A study presented today demonstrates that a new technique safely and effectively removes blood clots in the body faster, reducing patient risk for pulmonary embolism and disability.
The interventional radiology treatment was also shown to have a positive impact on patients' quality of life, relieving symptoms such as pain and swelling, as well as greatly improving their ability to be active. The "rapid lysis" technique combines a clot-dissolving drug with a clot removal device, thus improving the breaking up and dissolving of the clot, which is then vacuumed out of the vein and into the catheter, nonsurgically clearing away the deep vein thrombosis (DVT). Blood flow is restored throughout the leg, resolving symptoms.
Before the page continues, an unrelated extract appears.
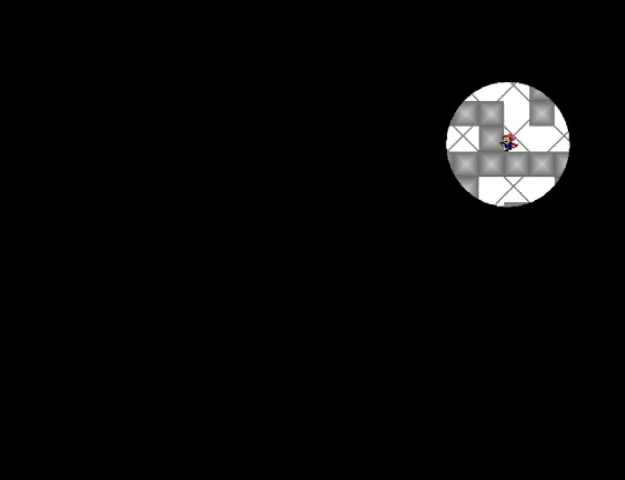
{"keys": ["left", "shift"], "events": [[80, "shift", "down"], [160, "shift", "up"], [360, "shift", "down"]]}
Patients in the study had extensive, large volume DVT that commonly ran the length of the leg from the ankle to the pelvis, and often into the vena cava. Although the body may eventually dissolve clots, in the time needed to do so, permanent damage to the vein may occur, causing permanent disability and pain. In addition, previous studies have shown that clots in the larger veins will rarely clear on their own. The research was presented today at the Society of Interventional Radiology's 32nd Annual Scientific Meeting.
"The new combination technique offers a significant advancement in the treatment of DVT, often allowing the interventional radiologists to break up the clot in one treatment. It has worked on even the largest, most difficult clots and could become the new standard technique, potentially changing the way all DVT patients are treated," says Mark J. Garcia, M.D., interventional radiologist at Christiana Care Health System, Wilmington, DE.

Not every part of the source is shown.